Di muka pintu bandara, kedua anaknya telah berdiri untuk menjemput orang tuanya, lalu anaknya yang bungsu mengambil karung yang di bawa ayahnya, lalu mereka menuju mobil yang di pinjam anak sulungnya dari perusahan dimana ia bekerja. Selama dalam perjalanan pak jun nan masih teringat akan kebaikan para pramugari tersebut, sampai-sampai ia meneteskan air matanya tatkala ia mengingat itu. Anaknya yang sulung kaget begitu melihat ayahnya menanggis dari kaca mobil. "papa kenapa menanggis.' tanya sang anak sulung.

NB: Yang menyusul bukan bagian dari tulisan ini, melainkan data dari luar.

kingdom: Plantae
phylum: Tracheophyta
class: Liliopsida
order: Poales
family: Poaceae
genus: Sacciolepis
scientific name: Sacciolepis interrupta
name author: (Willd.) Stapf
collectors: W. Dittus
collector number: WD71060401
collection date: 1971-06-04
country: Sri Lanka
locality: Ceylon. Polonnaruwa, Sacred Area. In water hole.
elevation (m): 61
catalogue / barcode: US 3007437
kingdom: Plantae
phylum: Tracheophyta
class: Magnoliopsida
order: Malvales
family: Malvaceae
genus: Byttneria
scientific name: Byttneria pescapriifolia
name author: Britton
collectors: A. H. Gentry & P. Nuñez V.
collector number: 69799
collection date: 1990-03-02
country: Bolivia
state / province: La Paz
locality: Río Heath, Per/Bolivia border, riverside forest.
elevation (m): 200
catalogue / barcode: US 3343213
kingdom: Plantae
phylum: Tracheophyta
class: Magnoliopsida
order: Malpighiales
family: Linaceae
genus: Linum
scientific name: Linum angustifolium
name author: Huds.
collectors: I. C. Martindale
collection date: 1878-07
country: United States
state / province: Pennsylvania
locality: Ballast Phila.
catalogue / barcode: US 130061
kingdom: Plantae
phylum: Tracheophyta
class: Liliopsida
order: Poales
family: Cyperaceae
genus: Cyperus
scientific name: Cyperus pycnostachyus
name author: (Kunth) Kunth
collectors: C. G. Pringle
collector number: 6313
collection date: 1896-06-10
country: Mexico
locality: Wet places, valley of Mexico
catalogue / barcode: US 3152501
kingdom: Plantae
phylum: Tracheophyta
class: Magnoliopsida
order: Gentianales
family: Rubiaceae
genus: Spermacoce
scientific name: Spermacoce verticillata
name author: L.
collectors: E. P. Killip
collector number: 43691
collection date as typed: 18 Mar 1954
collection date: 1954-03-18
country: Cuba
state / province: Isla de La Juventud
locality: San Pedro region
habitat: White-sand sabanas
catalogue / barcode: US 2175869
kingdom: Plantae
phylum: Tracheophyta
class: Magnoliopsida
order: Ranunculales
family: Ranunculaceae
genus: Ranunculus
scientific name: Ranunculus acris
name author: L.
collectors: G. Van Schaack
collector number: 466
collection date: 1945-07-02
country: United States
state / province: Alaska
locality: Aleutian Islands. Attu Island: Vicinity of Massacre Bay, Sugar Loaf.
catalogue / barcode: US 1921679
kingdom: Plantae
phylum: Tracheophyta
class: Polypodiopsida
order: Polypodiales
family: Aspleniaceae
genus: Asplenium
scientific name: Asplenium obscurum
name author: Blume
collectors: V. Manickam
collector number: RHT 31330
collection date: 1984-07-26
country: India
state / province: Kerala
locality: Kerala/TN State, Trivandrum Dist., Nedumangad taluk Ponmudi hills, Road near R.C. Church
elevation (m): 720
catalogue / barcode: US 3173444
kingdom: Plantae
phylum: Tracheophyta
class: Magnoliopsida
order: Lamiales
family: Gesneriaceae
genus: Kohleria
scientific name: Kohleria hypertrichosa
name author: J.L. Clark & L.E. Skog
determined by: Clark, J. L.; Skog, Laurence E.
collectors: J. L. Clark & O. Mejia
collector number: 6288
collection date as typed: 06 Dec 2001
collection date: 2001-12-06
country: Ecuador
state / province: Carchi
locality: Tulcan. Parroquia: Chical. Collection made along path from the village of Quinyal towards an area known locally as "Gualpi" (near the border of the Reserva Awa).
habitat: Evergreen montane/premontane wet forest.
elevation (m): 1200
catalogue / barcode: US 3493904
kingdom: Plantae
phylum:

Anaknya yang bungsu pun kaget mendengar perkatan kakaknya, dan ia pun menenggok ke belakang bangku, dimana mereka memang duduk di bangku depan. Setelah ia menenangkan hatinya, ia pun menceritakan; saat ia dalam perjalanan menuju bandara. di sepanjang perjalana ketika ia haus tidak ada seorangpun yang mau membrikan air kepadanya, bahkan ia di usir layaknya ia pengemis. Tetapi saat ia di pesawat, wanita-wanita itu tidak bosan-bosannya menawarkan air kepadanya, bahkan ia menuangkan minum hingga beberapa kali buat dia. Mendengar cerita papanya sang anak langsung terdiam, mereka membayangkan jerih payah ayah mereka yang hendak menyusul mereka. sehingga papanya itu rela berjalan begitu jauhnya untuk mereka, hanya untuk memberikan sedikit bekal buat mereka. karena kelelahan dalam perjalanan sang ayah pun tertidur. Sedang kedua anaknya selama dalam perjalanan hanya terdiam, mereka merenungkan perjuangan ayah mereka sehingga mereka bisa kuliah di kota besar ini. Apakah kelak bisa membalas kebaikan orang tuanya. Mungkin hanya waktu yang akan menentukan apakah ia bisa merawat orang tua mereka.